Kedua, pasal 14 yang memberikan kewenangan bagi Kementerian atau Lembaga, Aparat Penegak Hukum; dan/atau lembaga peradilan untuk melakukan pemutusan akses terkait informasi elektronik dan/atau dokumen elektronik yang dilarang. Ayat (3) pasal tersebut juga menyatakan bahwa pemutusan akses dapat dilakukan dengan “mendesak” apabila terkait dengan terorisme, pornografi anak, serta konten yang meresahkan masyarakat dan mengganggu ketertiban umum.
“Bila dibaca bersamaan dengan pasal 9, pemberlakuan pelarangan untuk data yang bersifat ‘meresahkan masyarakat’ dan ‘mengganggu ketertiban umum’ dengan interpretasi yang luas dapat disalahgunakan oleh pihak berwenang untuk membatasi kebebasan berekspresi, berpendapat, dan hak masyarakat untuk berpartisipasi dalam kegiatan publik secara damai,” jelas Koalisi lagi.
Terakhir, Pasal 36 Permenkominfo No. 5/2020 yang memberikan kewenangan bagi aparat penegakan hukum untuk meminta PSE (Penyelenggara Sistem Elektronik) lingkup privat agar memberikan akses terhadap konten komunikasi dan data pribadi.
“Hal ini sangat rentan untuk disalahgunakan dalam praktik penegakan hukum, terutama bagi kerja-kerja pelindung hak asasi manusia yang berkenaan dengan isu-isu sensitif seperti isu perempuan, LGBTIQ, masyarakat adat, dan Papua,” tulis mereka.
Oleh karena itu, Koalisi meminta pemerintah mencabut aturan tersebut dan menghentikan proses registrasi PSE lingkup privat ke Kominfo. Koalisi Advokasi Permenkominfo 5/2020 sendiri terdiri dari SAFEnet, CIVICUS, dan Qbukatabu.
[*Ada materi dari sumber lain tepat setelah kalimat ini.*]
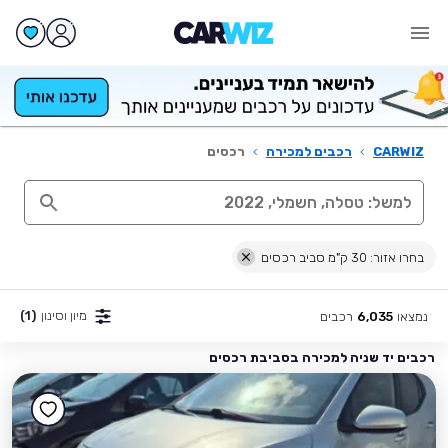
CARWIZ
›
רכבים למכירה
›
רכסים
בחרו אזור: 30 ק"מ סביב רכסים
מיון וסינון
(1)
נמצאו
רכבים
6,035
רכבים יד שניה למכירה בסביבת רכסים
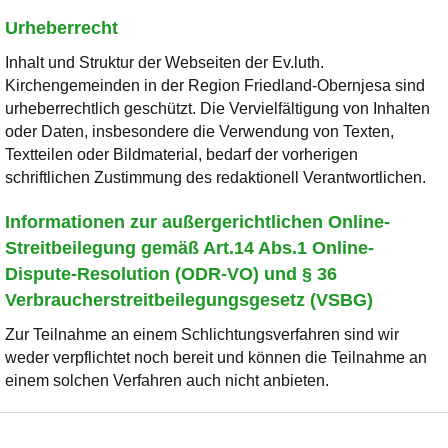
Urheberrecht
Inhalt und Struktur der Webseiten der Ev.luth.
Kirchengemeinden in der Region Friedland-Obernjesa sind
urheberrechtlich geschützt. Die Vervielfältigung von Inhalten
oder Daten, insbesondere die Verwendung von Texten,
Textteilen oder Bildmaterial, bedarf der vorherigen
schriftlichen Zustimmung des redaktionell Verantwortlichen.
Informationen zur außergerichtlichen Online-
Streitbeilegung gemäß Art.14 Abs.1 Online-
Dispute-Resolution (ODR-VO) und § 36
Verbraucherstreitbeilegungsgesetz (VSBG)
Zur Teilnahme an einem Schlichtungsverfahren sind wir
weder verpflichtet noch bereit und können die Teilnahme an
einem solchen Verfahren auch nicht anbieten.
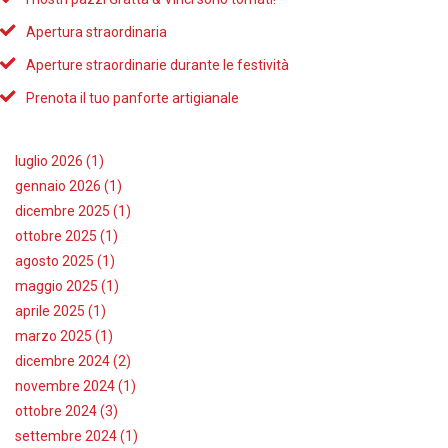
Apertura straordinaria
Aperture straordinarie durante le festività
Prenota il tuo panforte artigianale
luglio 2026 (1)
gennaio 2026 (1)
dicembre 2025 (1)
ottobre 2025 (1)
agosto 2025 (1)
maggio 2025 (1)
aprile 2025 (1)
marzo 2025 (1)
dicembre 2024 (2)
novembre 2024 (1)
ottobre 2024 (3)
settembre 2024 (1)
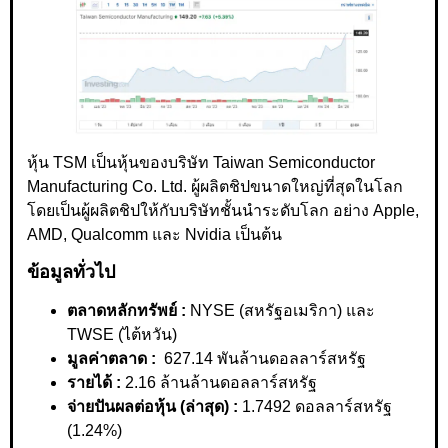
หุ้น TSM เป็นหุ้นของบริษัท Taiwan Semiconductor
Manufacturing Co. Ltd. ผู้ผลิตชิปขนาดใหญ่ที่สุดในโลก
โดยเป็นผู้ผลิตชิปให้กับบริษัทชั้นนำระดับโลก อย่าง Apple,
AMD, Qualcomm และ Nvidia เป็นต้น
ข้อมูลทั่วไป
ตลาดหลักทรัพย์ :
NYSE (สหรัฐอเมริกา) และ
TWSE (ไต้หวัน)
มูลค่าตลาด :
627.14 พันล้านดอลลาร์สหรัฐ
รายได้ :
2.16 ล้านล้านดอลลาร์สหรัฐ
จ่ายปันผลต่อหุ้น (ล่าสุด) :
1.7492 ดอลลาร์สหรัฐ
(1.24%)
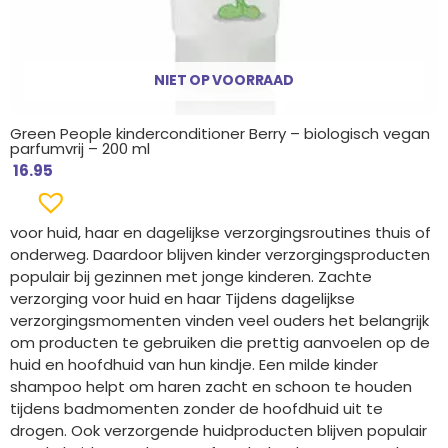
NIET OP VOORRAAD
Green People kinderconditioner Berry – biologisch vegan
parfumvrij – 200 ml
16.95
voor huid, haar en dagelijkse verzorgingsroutines thuis of
onderweg. Daardoor blijven kinder verzorgingsproducten
populair bij gezinnen met jonge kinderen. Zachte
verzorging voor huid en haar Tijdens dagelijkse
verzorgingsmomenten vinden veel ouders het belangrijk
om producten te gebruiken die prettig aanvoelen op de
huid en hoofdhuid van hun kindje. Een milde kinder
shampoo helpt om haren zacht en schoon te houden
tijdens badmomenten zonder de hoofdhuid uit te
drogen. Ook verzorgende huidproducten blijven populair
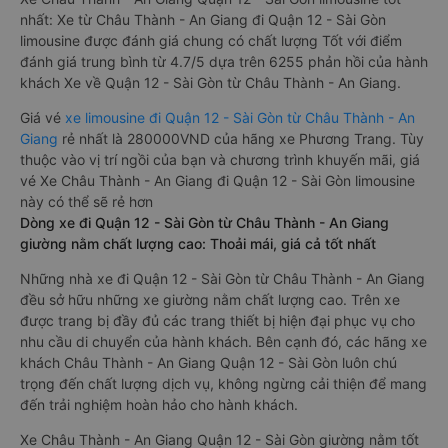
nhất: Xe từ Châu Thành - An Giang đi Quận 12 - Sài Gòn
limousine được đánh giá chung có chất lượng Tốt với điểm
đánh giá trung bình từ 4.7/5 dựa trên 6255 phản hồi của hành
khách Xe về Quận 12 - Sài Gòn từ Châu Thành - An Giang.
Giá vé
xe limousine đi Quận 12 - Sài Gòn từ Châu Thành - An
Giang
rẻ nhất là 280000VND của hãng xe Phương Trang. Tùy
thuộc vào vị trí ngồi của bạn và chương trình khuyến mãi, giá
vé Xe Châu Thành - An Giang đi Quận 12 - Sài Gòn limousine
này có thể sẽ rẻ hơn
Dòng xe đi Quận 12 - Sài Gòn từ Châu Thành - An Giang
giường nằm chất lượng cao: Thoải mái, giá cả tốt nhất
Những nhà xe đi Quận 12 - Sài Gòn từ Châu Thành - An Giang
đều sở hữu những xe giường nằm chất lượng cao. Trên xe
được trang bị đầy đủ các trang thiết bị hiện đại phục vụ cho
nhu cầu di chuyển của hành khách. Bên cạnh đó, các hãng xe
khách Châu Thành - An Giang Quận 12 - Sài Gòn luôn chú
trọng đến chất lượng dịch vụ, không ngừng cải thiện để mang
đến trải nghiệm hoàn hảo cho hành khách.
Xe Châu Thành - An Giang Quận 12 - Sài Gòn giường nằm tốt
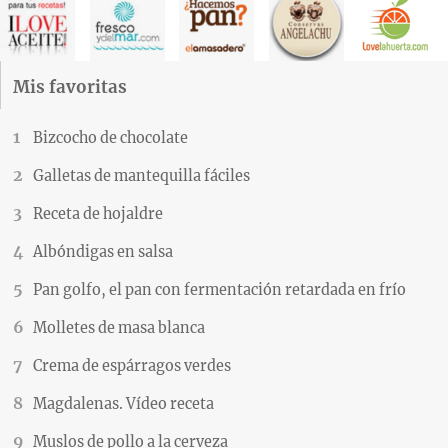
Mis favoritas
Bizcocho de chocolate
Galletas de mantequilla fáciles
Receta de hojaldre
Albóndigas en salsa
Pan golfo, el pan con fermentación retardada en frío
Molletes de masa blanca
Crema de espárragos verdes
Magdalenas. Vídeo receta
Muslos de pollo a la cerveza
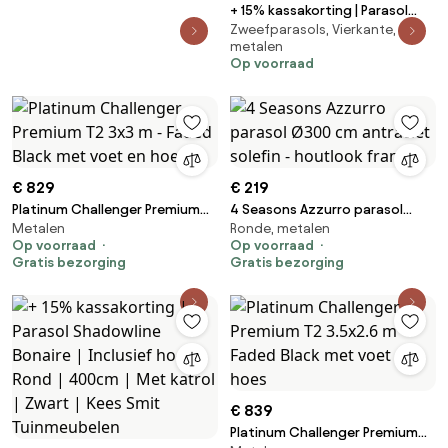
+ 15% kassakorting | Parasol
Zweefparasols, Vierkante,
Shadowline Austin | Inclusief
metalen
hoes | Vierkant | 300x300cm |
Op voorraad
Met draaihendel | Zwart | Kees
Smit Tuinmeubelen
€ 829
€ 219
Platinum Challenger Premium
4 Seasons Azzurro parasol
Metalen
Ronde, metalen
T2 3x3 m - Faded Black met
Ø300 cm antraciet solefin -
Op voorraad
Op voorraad
voet en hoes
houtlook frame
Gratis bezorging
Gratis bezorging
€ 839
Platinum Challenger Premium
Dari pantauan di laman pse.kominfo.go.id perhari ini, Senin (18/7/2022), beberapa PSE terkenal seperti Google, Twitter, Netflix, Facebook, dan WhatsApp belum mendaftarkan platform. Sebelumnya, Kemenkominfo sudah memastikan akan memberikan sanksi administratif berupa pemblokiran kepada PSE yang tak mendaftar per-20 Juli 2022, sesuai amanat Permenkominfo No. 5/2020.